You won't catch Barry Fisher confusing anyone about annual ryegrass and cereal rye. Both can be used successfully as cover crops, but who and why you use them, and how you grow and later kill them, are totally different. Fisher, state agronomist with the Natural Resources Conservation Service, believes both have their place as cover crops.
Cover crops have been a hot topic over the past year, replacing no-till as the main focus for getting conservation on the land for some soil and water conservation districts. The innovators who study cover crops know the difference. However, Purdue University weed control specialist Bill Johnson believes some farmers checking out cover corps perhaps for the first time hear the two terms and think they are interchangeable. That's false, he stresses.

Rye is a cereal crop like wheat, and has been grown as a traditional cover crop to prevent soil erosion during the winter for many years. Some are using it now to help trap nitrogen left after a crop instead of letting it wash through the soil profile.

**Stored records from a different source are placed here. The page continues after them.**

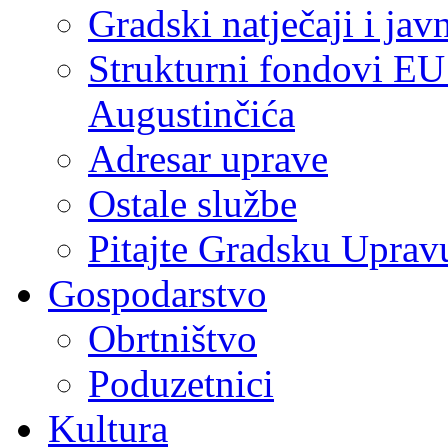
Gradski natječaji i jav
Strukturni fondovi EU
Augustinčića
Adresar uprave
Ostale službe
Pitajte Gradsku Uprav
Gospodarstvo
Obrtništvo
Poduzetnici
Kultura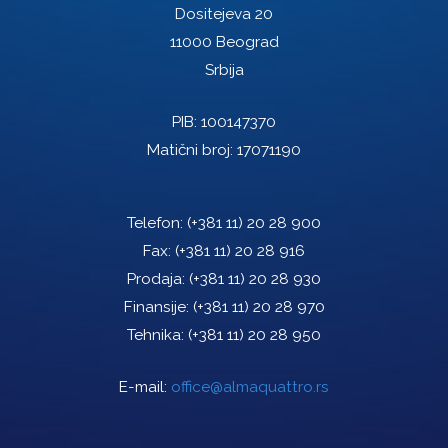
Dositejeva 20
11000 Beograd
Srbija
PIB: 100147370
Matični broj: 17071190
Telefon:
(+381 11) 20 28 900
Fax:
(+381 11) 20 28 916
Prodaja:
(+381 11) 20 28 930
Finansije:
(+381 11) 20 28 970
Tehnika:
(+381 11) 20 28 950
E-mail:
office@almaquattro.rs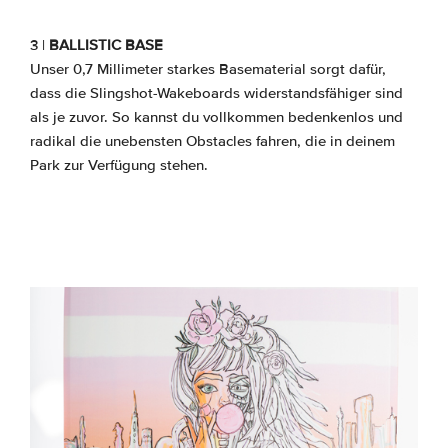
3 |
BALLISTIC BASE
Unser 0,7 Millimeter starkes Basematerial sorgt dafür,
dass die Slingshot-Wakeboards widerstandsfähiger sind
als je zuvor. So kannst du vollkommen bedenkenlos und
radikal die unebensten Obstacles fahren, die in deinem
Park zur Verfügung stehen.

Annual ryegrass is not even in the same family, and instead is a forage grass, Johnson says. The term annual ryegrass refers also to Italian ryegrass, which can become a weed in other crop production systems if it escapes control. Rye is easy to control with glyphosate and other products, but annual ryegrass is not, he says,
Those who have grown annual ryegrass for some time say it can be controlled, but it takes careful attention to detail, spraying at the right time, often morning to mid-day, and not skimping on rates. Then it takes follow-up to make sure plants are dead. If not, they may begin the process of turning into weeds in crops where they are not wanted.
Johnson urges farmers who grew annual ryegrass over winter, and who saw it get a good jump this spring, which is desirable for accomplishing the goal that people plant it for - deep rooting and improvement of the soil, but which also made for larger plants at burndown time, check carefully after applications to make sure that they get adequate control and don't set themselves up for lots of escapes.